Seed proteins especially from leguminous sources such as soybean have been put forward as potentially excellent sources of protein for the nutritionally quality upgrading of starchy nuts and tubers for use in baby foods in countries which import all their milk requirement (Okaka, 1990), complementary foods fortified with soybeans have been shown to be nutritionally similar to the milk based formulae in Nigerian market (Uwaegute, 1990). Statistics on the potentials of soybean as a protein source, fat and other nutrients commend it strongly for use in complementary food production (Emovon, 1987).

 

The main products from soybeans are meal and oil in the orient, alongside a variety of non-fermented and fermented soy foods. Traditional non-fermented food uses of soybeans include soy milk, and from it the tofu and tofu skin.

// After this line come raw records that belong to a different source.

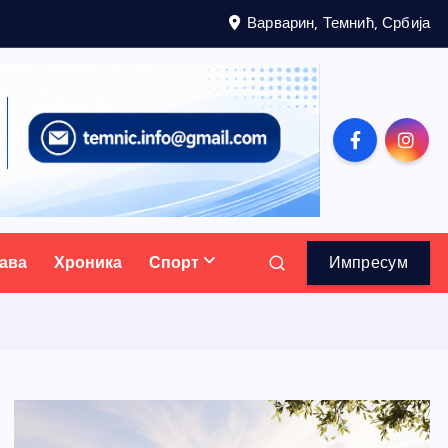
Варварин, Темнић, Србија
ава
Хроника
Спорт
Импресум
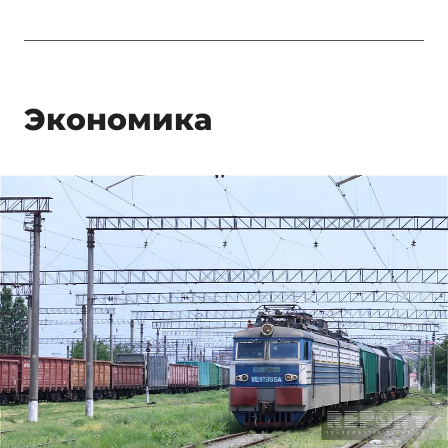
Экономика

Fermented food uses include soysauce, fermented bean paste, natto, and tempeh, among others, the oil is used in many industrial applications.

 

Despite the benefits derived from soybean, it can be an easy medium or route for transmitting food borne bacteria and enteric bacteria pathogens, as well as fungal pathogens, identified with food poisoning, gastro enteritis, dysentery and enteric fever. These can be haboured due to unhygenic and poor handling practices during processing. However, the presence of a high microbial load detected in some of the products frequently renders them unfit for human consumption and therefore unacceptable to the quality conscious markets. The sale of soybean powder is popular in Umuahia, but there is no report on its microbial quality or load to address the safety of its consumers in Umuahia, therefore the assessment of the microbial quality commercially produced soybean powder in Umuahia, Abia State may be necessary.

 

1.2 Aims and Objectives

i. To isolate, characterize and identify organisms from different packaged soybean powder sold in Umuahia metropolis.

ii. To determine the microbial load of the soybean powder samples.